--- Document extract ---

Defendant moved to dismiss plaintiff's punitive damages claim, pursuant to Rule of Civil Procedure 12(b)(6), for failure to state a claim upon which relief could be granted. On 7 November 2005, the trial court conducted a hearing on defendant's motion and subsequently ordered plaintiff's claim for punitive damages dismissed with prejudice.
Plaintiff appealed the trial court's order to the North Carolina Court of Appeals, which unanimously affirmed the order on 17 October 2006. Plaintiff then petitioned this Court for discretionary review, and we allowed the petition on 3 May 2007.
The dispositive question before the Court is whether plaintiff is barred as a matter of law from asserting a claim for punitive damages against defendant in his capacity as the administrator of decedent's estate. See Newberne v. Dep't of Crime Control & Pub. Safety, 359 N.C. 782, 784, 618 S.E.2d 201, 203 (2005) (“A motion to dismiss under N.C. R. Civ. P. 12(b)(6) ‘is the usual and proper method of testing the legal sufficiency of the complaint.’ ” (quoting Sutton v. Duke, 277 N.C. 94, 98, 176 S.E.2d 161, 163 (1970))). As the Court stated in Newberne, our task in reviewing the trial court's order dismissing this claim pursuant to Rule 12(b)(6) is to inquire “whether, as a matter of law, the allegations of the complaint, treated as true, are sufficient to state a claim upon which relief may be granted under some legal theory.” Id. (citations and internal quotation marks omitted).
I. “The Purpose of Punitive Damages” in N.C.G.S. § 1D-1
Plaintiff contends that N.C.G.S. § 1D-1 sets forth the controlling legal theory upon which his claim for punitive damages may rest. This statute provides: “Punitive damages may be awarded, in an appropriate case and subject to the provisions of this Chapter, to punish a defendant for egregiously wrongful acts and to deter the defendant and others from committing similar wrongful acts.” N.C.G.S. § 1D-1 (2005) (emphasis added). Plaintiff asserts that punitive damages may be awarded to deter others from similar wrongful acts, even though it is obvious that decedent could neither be punished for any wrongdoing nor deterred from committing similar wrongful acts in the future.

--- Information shown ---

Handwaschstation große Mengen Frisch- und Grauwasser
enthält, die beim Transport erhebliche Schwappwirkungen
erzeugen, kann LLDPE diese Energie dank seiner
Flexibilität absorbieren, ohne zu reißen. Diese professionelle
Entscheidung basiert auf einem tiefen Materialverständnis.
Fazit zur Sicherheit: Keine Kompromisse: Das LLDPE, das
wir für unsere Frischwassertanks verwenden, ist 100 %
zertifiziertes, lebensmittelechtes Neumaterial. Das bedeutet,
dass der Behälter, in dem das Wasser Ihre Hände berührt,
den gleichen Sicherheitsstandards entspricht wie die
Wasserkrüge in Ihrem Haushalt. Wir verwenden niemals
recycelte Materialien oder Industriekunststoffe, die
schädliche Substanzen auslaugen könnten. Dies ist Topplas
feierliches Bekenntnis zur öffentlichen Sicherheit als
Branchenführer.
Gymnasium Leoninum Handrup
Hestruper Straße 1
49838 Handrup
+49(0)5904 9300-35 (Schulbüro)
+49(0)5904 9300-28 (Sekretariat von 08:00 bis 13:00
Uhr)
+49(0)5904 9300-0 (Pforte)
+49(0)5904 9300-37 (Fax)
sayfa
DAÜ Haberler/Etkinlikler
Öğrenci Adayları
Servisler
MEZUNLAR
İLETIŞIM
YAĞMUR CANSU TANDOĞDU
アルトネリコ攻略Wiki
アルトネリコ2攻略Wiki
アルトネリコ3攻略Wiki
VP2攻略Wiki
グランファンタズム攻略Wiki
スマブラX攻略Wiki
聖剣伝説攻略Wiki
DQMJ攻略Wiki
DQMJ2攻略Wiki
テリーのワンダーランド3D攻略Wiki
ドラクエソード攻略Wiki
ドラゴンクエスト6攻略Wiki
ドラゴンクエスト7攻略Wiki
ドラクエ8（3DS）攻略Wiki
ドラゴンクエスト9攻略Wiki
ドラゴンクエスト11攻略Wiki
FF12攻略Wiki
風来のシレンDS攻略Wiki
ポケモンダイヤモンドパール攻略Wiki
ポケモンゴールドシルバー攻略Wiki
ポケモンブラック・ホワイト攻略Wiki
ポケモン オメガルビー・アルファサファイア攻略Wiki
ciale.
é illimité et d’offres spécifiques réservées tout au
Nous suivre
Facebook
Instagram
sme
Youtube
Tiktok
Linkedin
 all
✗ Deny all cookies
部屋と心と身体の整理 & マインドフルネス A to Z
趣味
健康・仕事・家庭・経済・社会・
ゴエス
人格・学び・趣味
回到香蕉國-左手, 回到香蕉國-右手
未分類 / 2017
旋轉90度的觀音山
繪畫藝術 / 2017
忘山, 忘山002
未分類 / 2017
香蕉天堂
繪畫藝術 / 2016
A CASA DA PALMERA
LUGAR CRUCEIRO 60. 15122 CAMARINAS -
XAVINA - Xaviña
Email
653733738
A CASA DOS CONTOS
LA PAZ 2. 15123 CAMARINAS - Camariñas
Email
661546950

---

**Work instruction 1**
Answer these questions about the court opinion on punitive damages:
(a) On what date did the trial court hold its hearing on the defendant's motion?
(b) On what date did the North Carolina Court of Appeals affirm the trial court's order?
(c) Which statute does the plaintiff contend sets forth the controlling legal theory for his punitive damages claim?
**Work instruction 2**
Carry on the court opinion on punitive damages, beginning right after its final sentence.

**Task response 1**
(a) 7 November 2005
(b) 17 October 2006
(c) N.C.G.S. § 1D-1

**Task response 2**
It is axiomatic that “[w]hen the language of a statute is clear and without ambiguity, it is the duty of this Court to give effect to the plain meaning of the statute, and judicial construction of legislative intent is not required.” See Diaz v. Div. of Soc. Servs., 360 N.C. 384, 387, 628 S.E.2d 1, 3 (2006) (citation omitted). This Court has also stated that “[o]rdinarily, when the conjunctive ‘and’ connects words, phrases or clauses of a statutory sentence, they are to be considered jointly.” Lithium Corp. of Am. v. Town of Bessemer City, 261 N.C. 532, 535, 135 S.E.2d 574, 577 (1964) (citation omitted). In Sale v. Johnson, this Court recognized a limited number of circumstances in which the conjunctive “and” and the disjunctive “or” could be interchanged by a court when applying a statute, one of which is “to effectuate the obvious intention of the legislature.” 258 N.C. 749, 755-56, 129 S.E.2d 465, 469 (1963) (citations and internal quotation marks omitted).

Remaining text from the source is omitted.